## How to complete this task
Please pull out every line of the records below that contains the word "series", and treat uppercase and lowercase as different.

## Input records

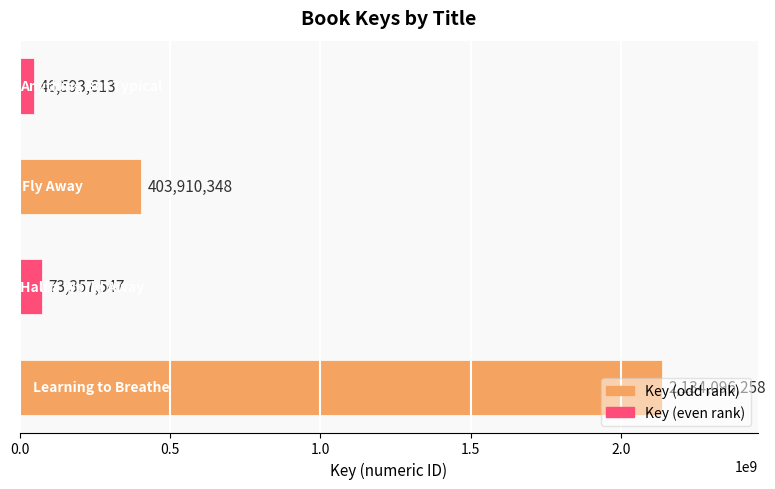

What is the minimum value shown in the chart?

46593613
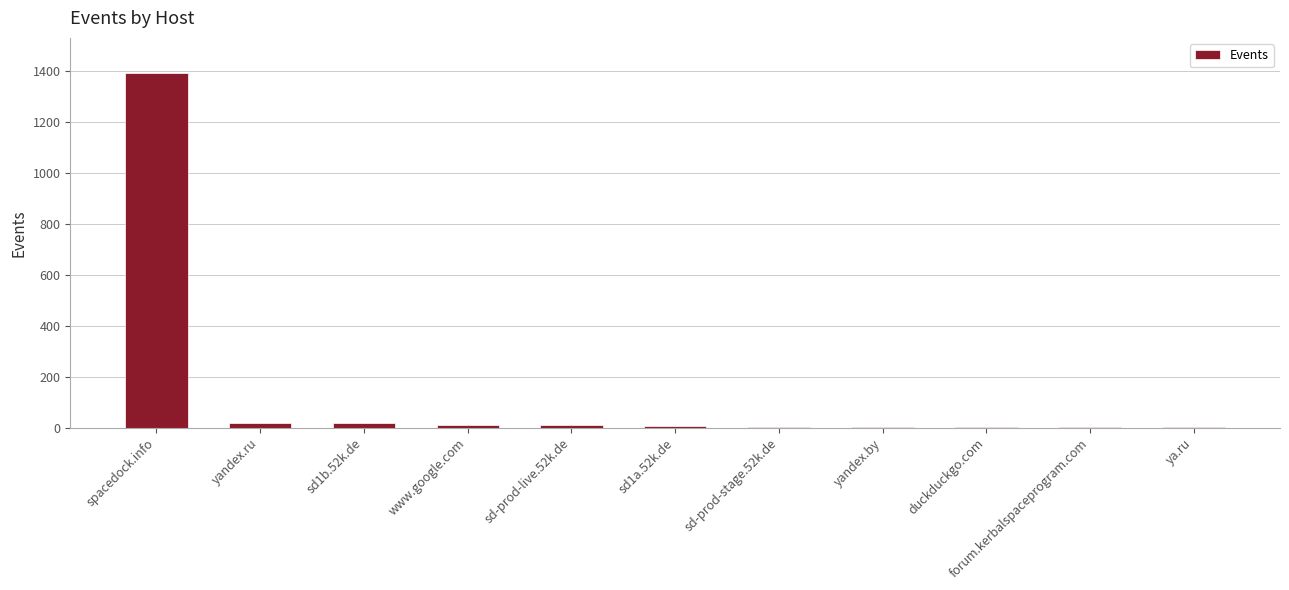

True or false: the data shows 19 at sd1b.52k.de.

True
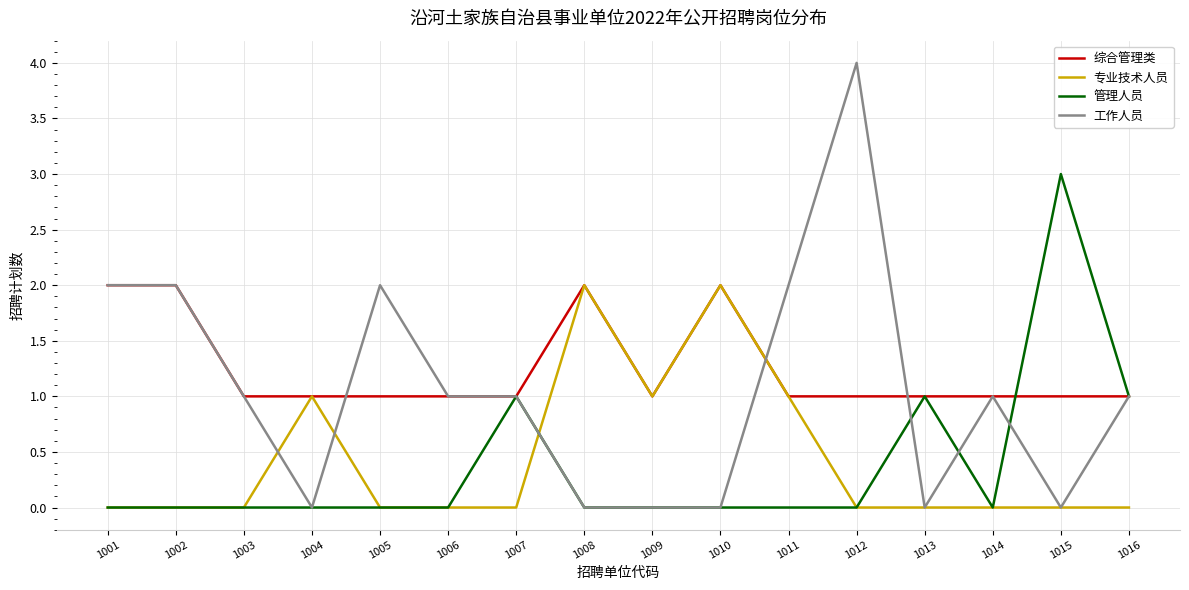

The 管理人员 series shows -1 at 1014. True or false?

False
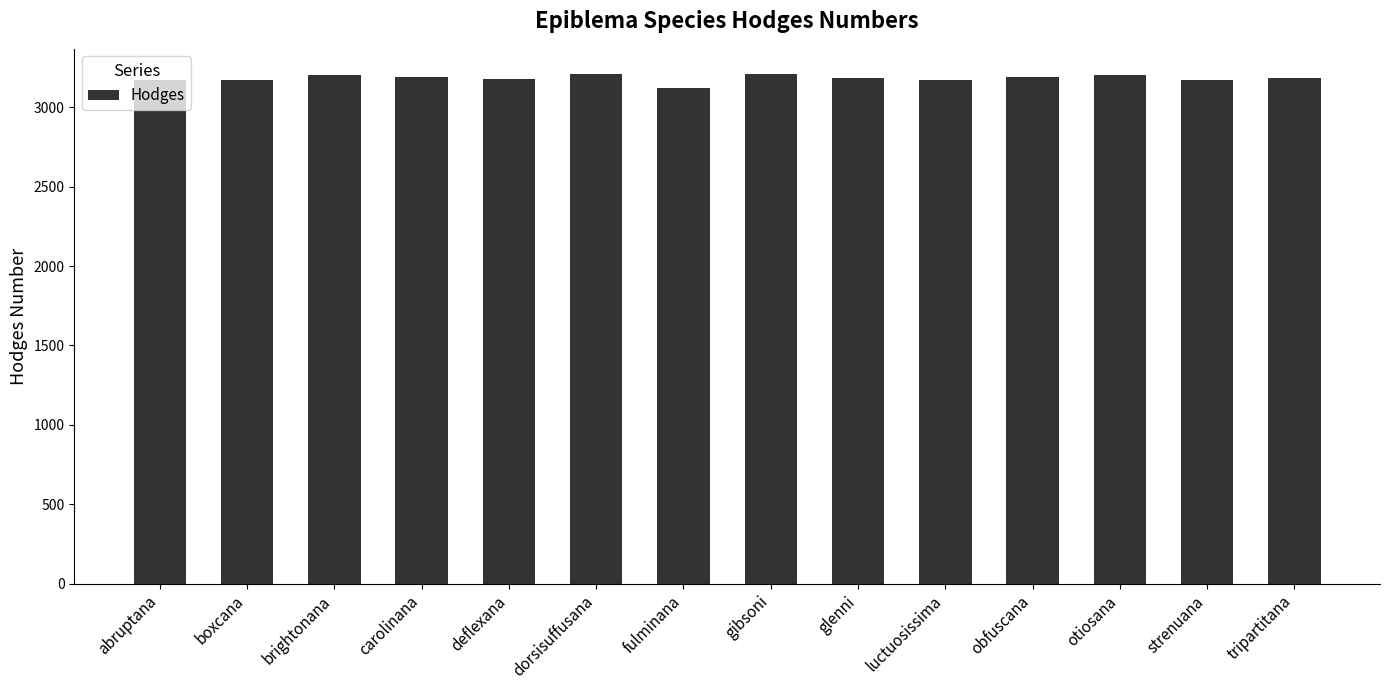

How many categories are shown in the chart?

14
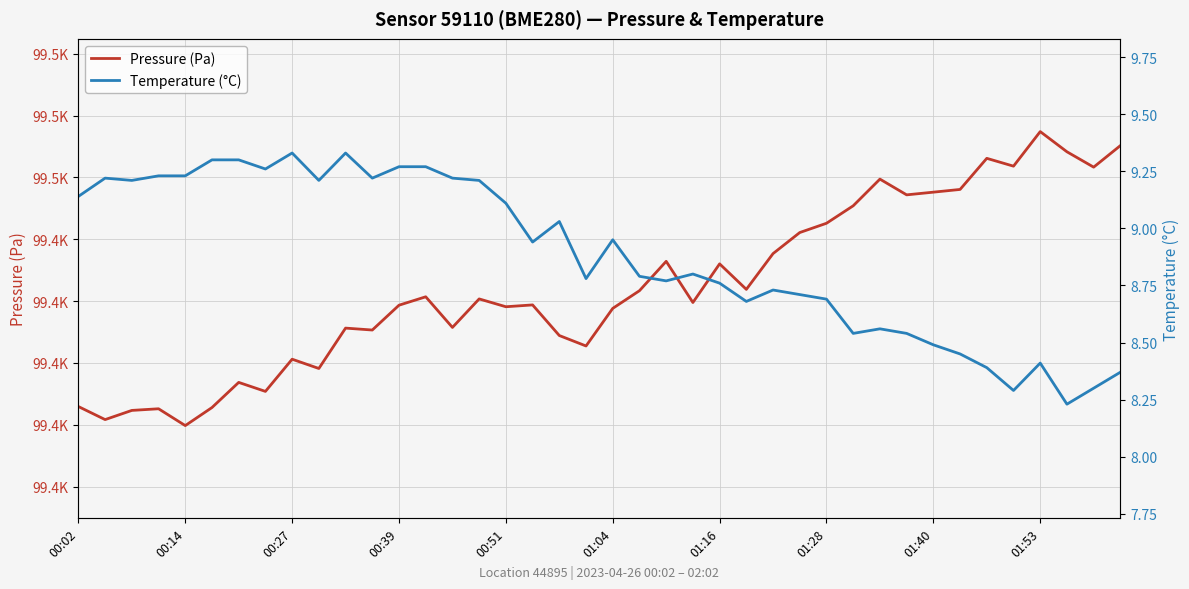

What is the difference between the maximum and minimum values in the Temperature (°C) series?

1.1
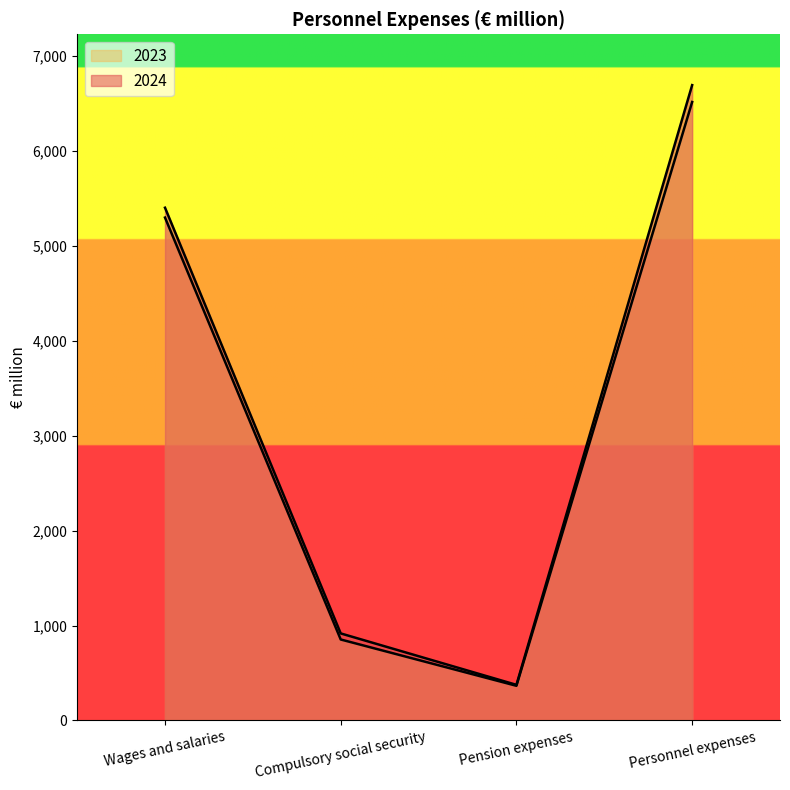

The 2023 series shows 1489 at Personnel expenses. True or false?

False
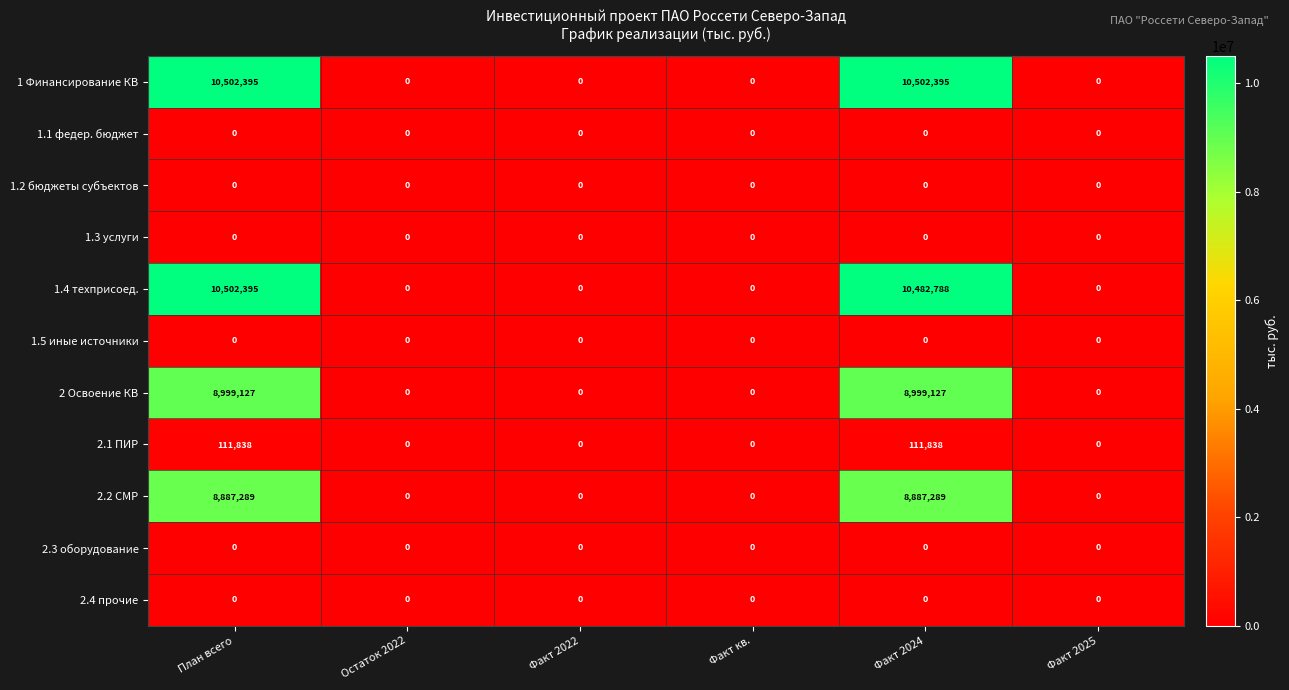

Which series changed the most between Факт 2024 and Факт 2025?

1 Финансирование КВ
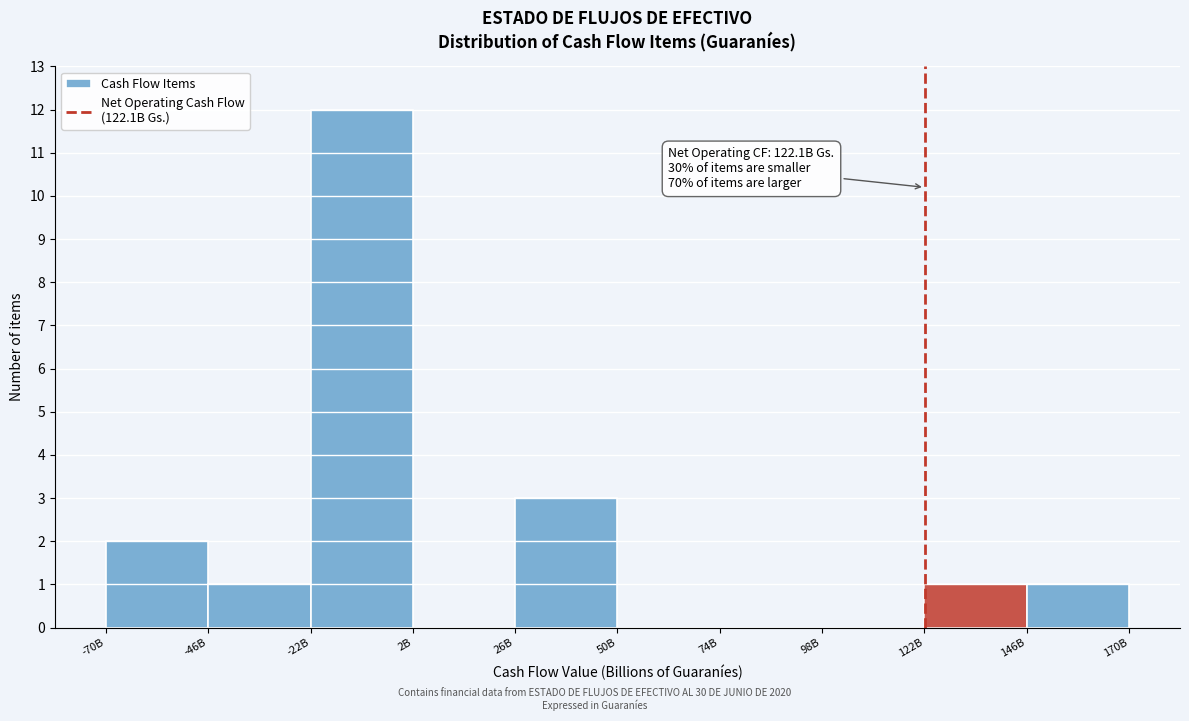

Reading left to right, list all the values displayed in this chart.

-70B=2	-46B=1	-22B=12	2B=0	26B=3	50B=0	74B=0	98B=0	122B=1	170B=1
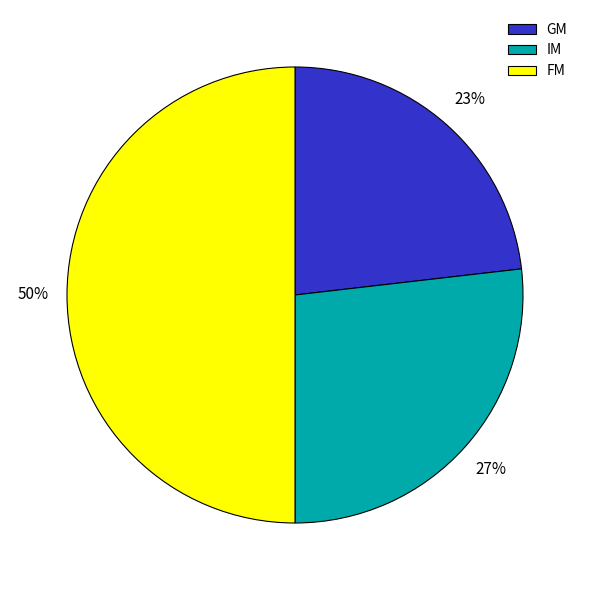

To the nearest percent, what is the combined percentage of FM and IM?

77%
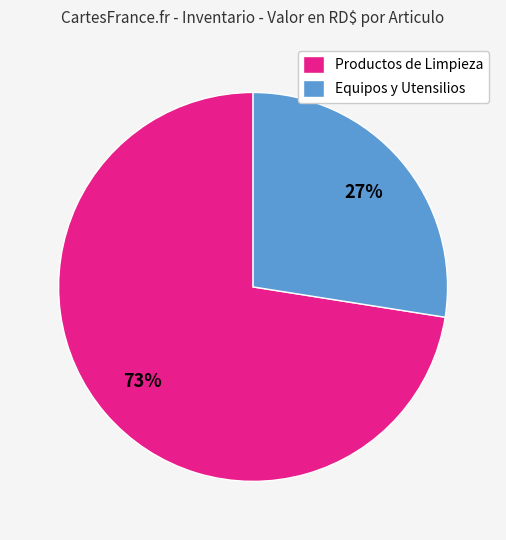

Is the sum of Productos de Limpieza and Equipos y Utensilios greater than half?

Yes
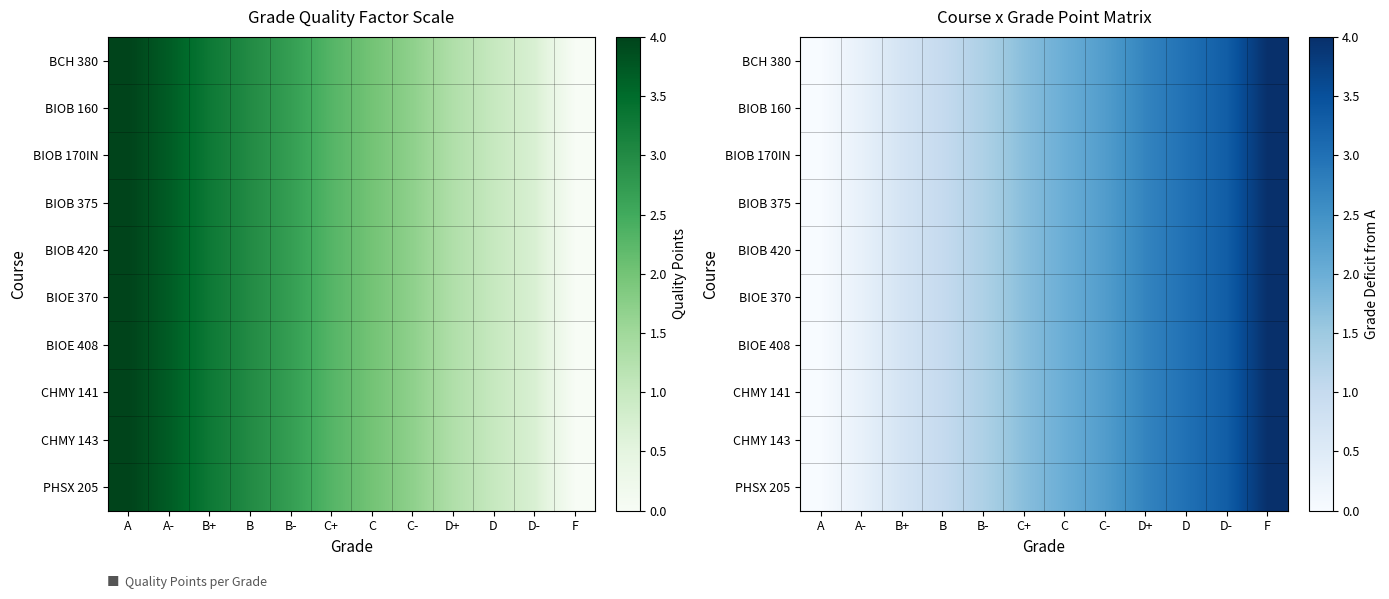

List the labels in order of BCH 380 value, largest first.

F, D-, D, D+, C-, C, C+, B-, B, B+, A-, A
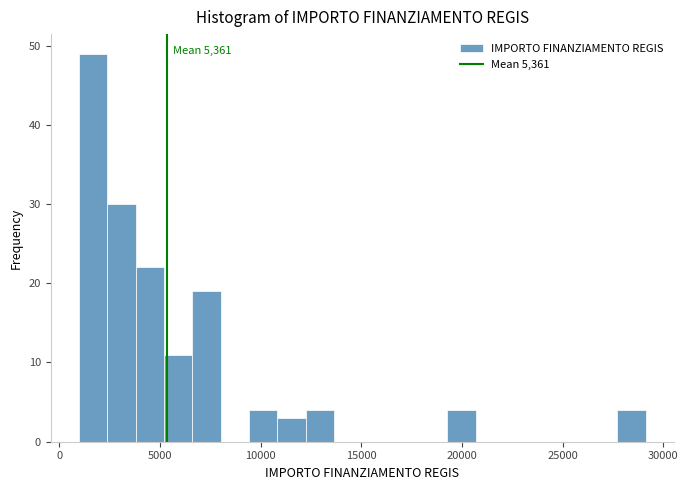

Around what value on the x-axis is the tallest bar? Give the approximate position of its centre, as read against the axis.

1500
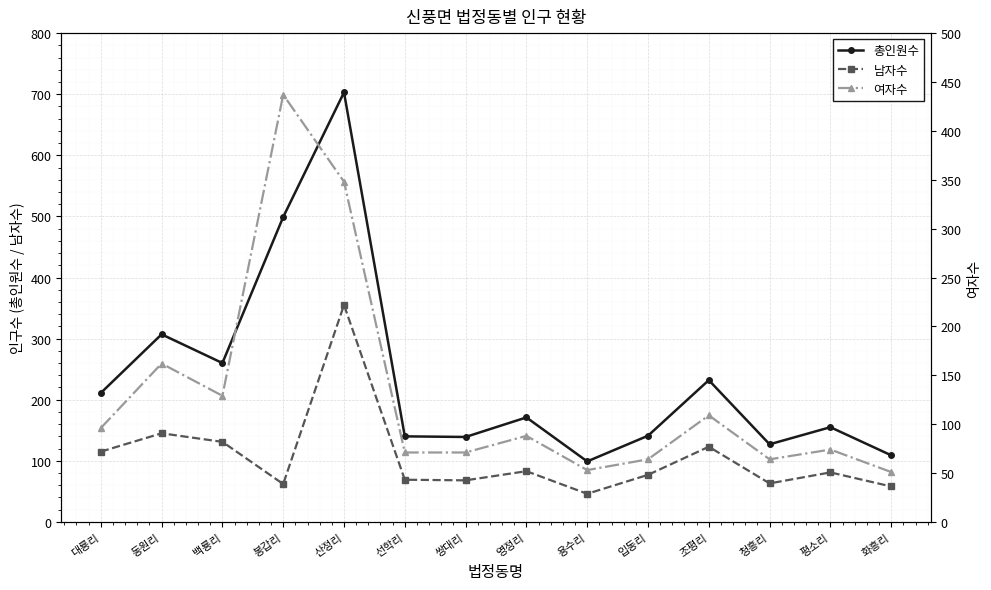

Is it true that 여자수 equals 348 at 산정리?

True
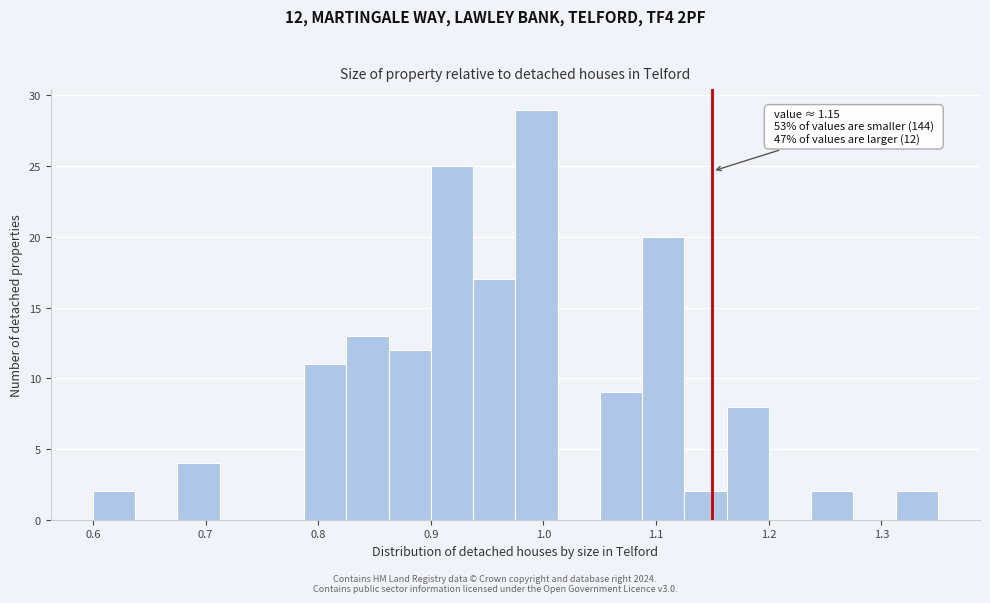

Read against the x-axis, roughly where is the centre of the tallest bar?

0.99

## Solution for this problem
The 管理人员 series shows -1 at 1014. True or false?
What is the difference between the maximum and minimum values in the Temperature (°C) series?
The 2023 series shows 1489 at Personnel expenses. True or false?
Which series changed the most between Факт 2024 and Факт 2025?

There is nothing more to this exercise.